DIRECTIONS FOR THIS TASK → The records below are to be restated word for word, with every picture left out.
(RECORDS Opens)
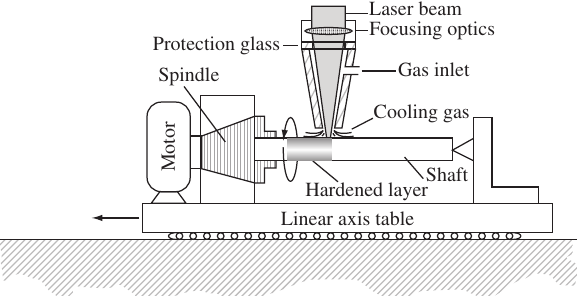
Figure 1. Experimental setup schematics for the shaft laser surface harden-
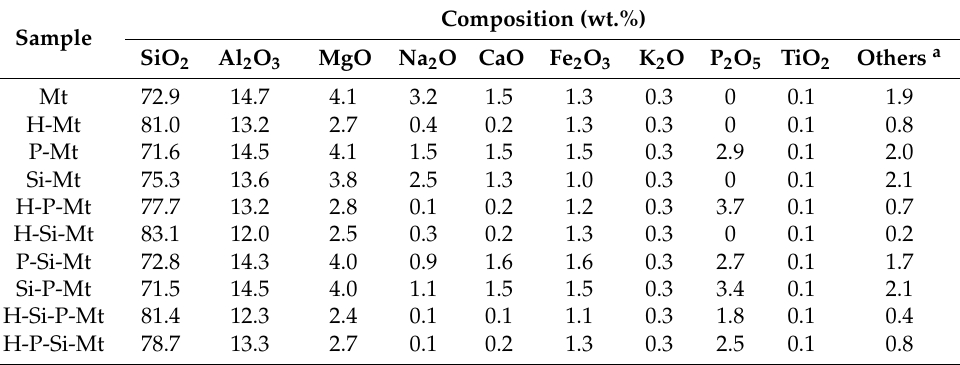
Distribution of the composition of Mt and functionalized Mt samples found by XRF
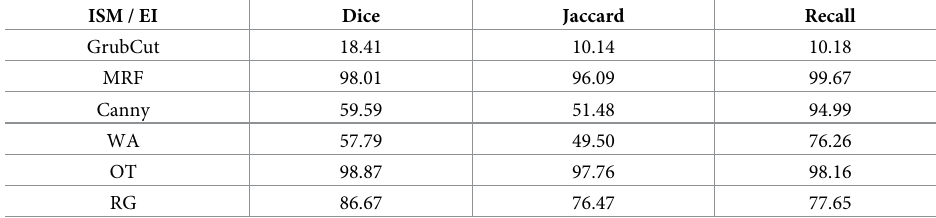
Table 8. A comparison of single-object segmentation methods using EMDS-5. Image segmentation methods (ISM), Evaluation index (EI), Watershed algorithm (WA), Otsu thresholding (OT), Region growing (RG). (In [%].).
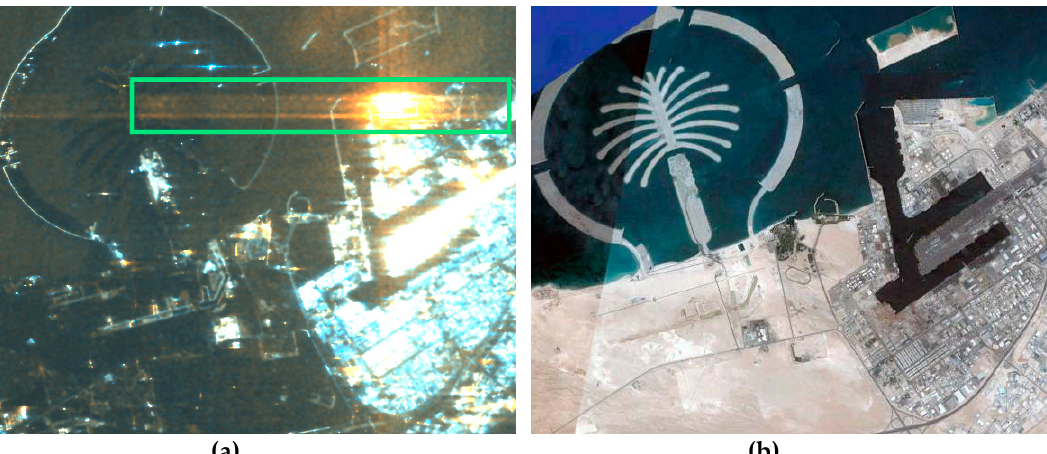
Figure 19. Polarimetric decomposition mistake caused by ADC saturation. The containers on the top lead to a larger area with orange than the truth. ( a ) Dual-polarized image from ALOS-1 at Dubai. | HH × HH ∗ | (Red), | HH × HV ∗ | (Green), | HV × HV ∗ | (Blue). ( b ) Optical image. HH stands for horizontal-horizontal polarization. HV stands for horizontal-vertical polarization.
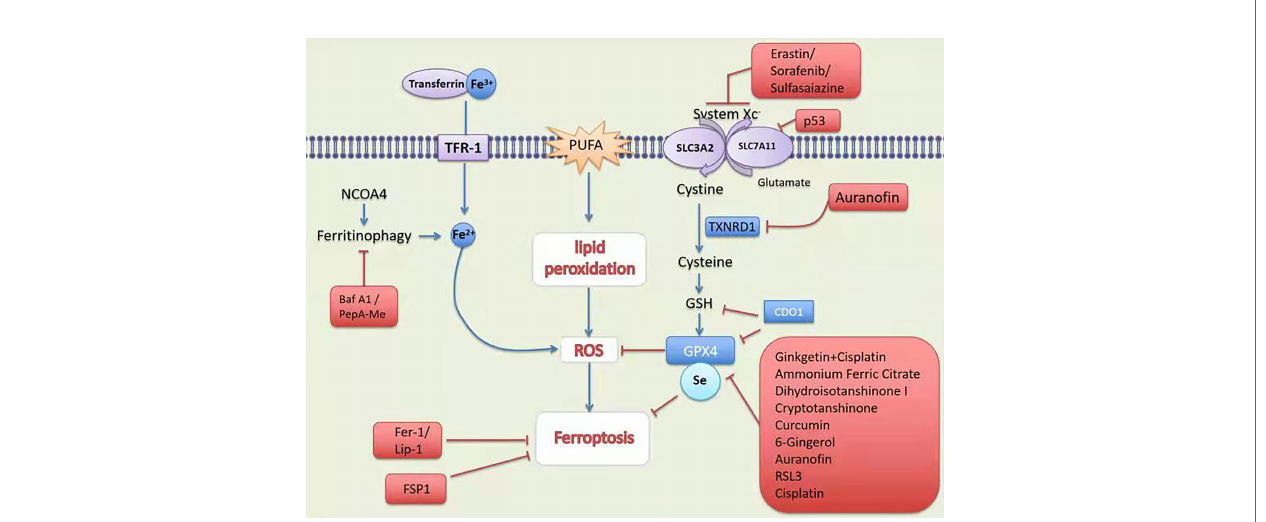
FIGURE 1 | Mechanism and treatment of ferroptosis. TFR-1, transferrin receptor 1; PUFA, polyunsaturated fatty acids; SCARA5, scavenger receptor class A member 5; SLC1A5, solute carrier family member 1 member A5; System Xc-,contribution of the cystine-glutamate antiporter; NCOA4; Nuclear receptor coactivator 4; GSH, glutathione; Fer-1, ferrostatin-1;Lip-1, lipoxstatin-1; FSP1, ferroptosis suppressor protein 1; GPX4, glutathione peroxidase 4; p53, tumor suppressor protein 53; TXNRD1, thioredoxin reductase 1; CDO, cysteine dioxygenase 1; RSL3, RAS-selective lethal 3.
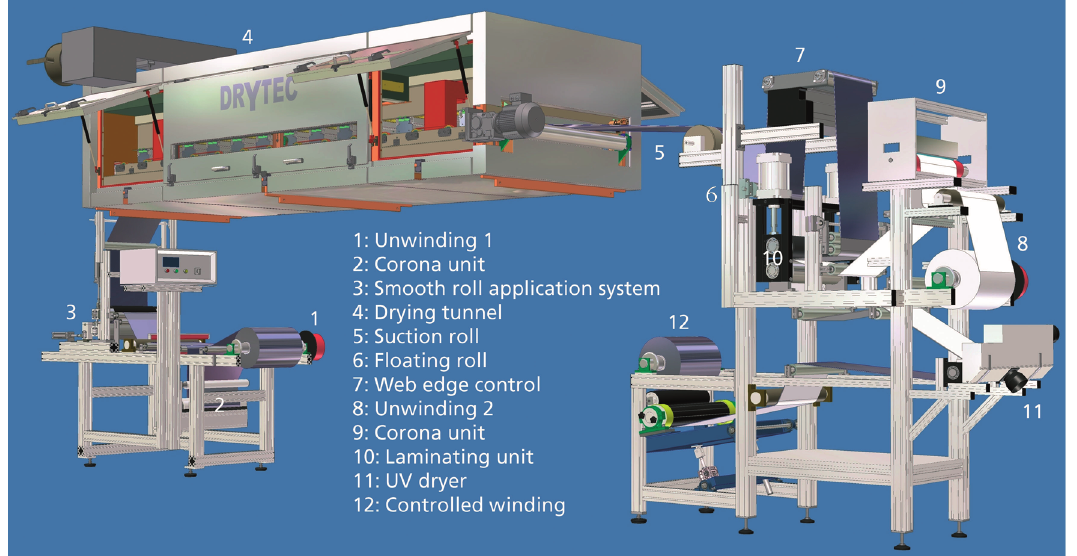
Figure 2. Schematic diagram of the lacquering and laminating plant (figure source: Fraunhofer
(RECORDS Closes)
RESPONSE BOX →
Figure 1. Experimental setup schematics for the shaft laser surface harden-
Distribution of the composition of Mt and functionalized Mt samples found by XRF
Table 8. A comparison of single-object segmentation methods using EMDS-5. Image segmentation methods (ISM), Evaluation index (EI), Watershed algorithm (WA), Otsu thresholding (OT), Region growing (RG). (In [%].).
Figure 19. Polarimetric decomposition mistake caused by ADC saturation. The containers on the top lead to a larger area with orange than the truth. ( a ) Dual-polarized image from ALOS-1 at Dubai. | HH × HH ∗ | (Red), | HH × HV ∗ | (Green), | HV × HV ∗ | (Blue). ( b ) Optical image. HH stands for horizontal-horizontal polarization. HV stands for horizontal-vertical polarization.
FIGURE 1 | Mechanism and treatment of ferroptosis. TFR-1, transferrin receptor 1; PUFA, polyunsaturated fatty acids; SCARA5, scavenger receptor class A member 5; SLC1A5, solute carrier family member 1 member A5; System Xc-,contribution of the cystine-glutamate antiporter; NCOA4; Nuclear receptor coactivator 4; GSH, glutathione; Fer-1, ferrostatin-1;Lip-1, lipoxstatin-1; FSP1, ferroptosis suppressor protein 1; GPX4, glutathione peroxidase 4; p53, tumor suppressor protein 53; TXNRD1, thioredoxin reductase 1; CDO, cysteine dioxygenase 1; RSL3, RAS-selective lethal 3.
Figure 2. Schematic diagram of the lacquering and laminating plant (figure source: Fraunhofer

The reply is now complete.